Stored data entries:
== Segment start ==
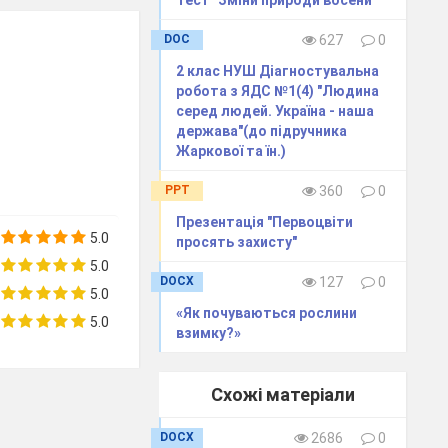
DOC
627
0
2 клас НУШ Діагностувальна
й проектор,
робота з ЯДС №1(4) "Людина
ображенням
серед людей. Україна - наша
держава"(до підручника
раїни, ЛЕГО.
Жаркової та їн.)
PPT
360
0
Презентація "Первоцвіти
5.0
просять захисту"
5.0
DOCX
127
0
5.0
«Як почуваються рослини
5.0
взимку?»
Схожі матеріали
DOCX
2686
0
== Segment end ==
» Exercise goal:
Copy every row above line for line, leaving out the pictures.

» Solution to this exercise:
DOC
627
0
2 клас НУШ Діагностувальна
й проектор,
робота з ЯДС №1(4) "Людина
ображенням
серед людей. Україна - наша
держава"(до підручника
раїни, ЛЕГО.
Жаркової та їн.)
PPT
360
0
Презентація "Первоцвіти
5.0
просять захисту"
5.0
DOCX
127
0
5.0
«Як почуваються рослини
5.0
взимку?»
Схожі матеріали
DOCX
2686
0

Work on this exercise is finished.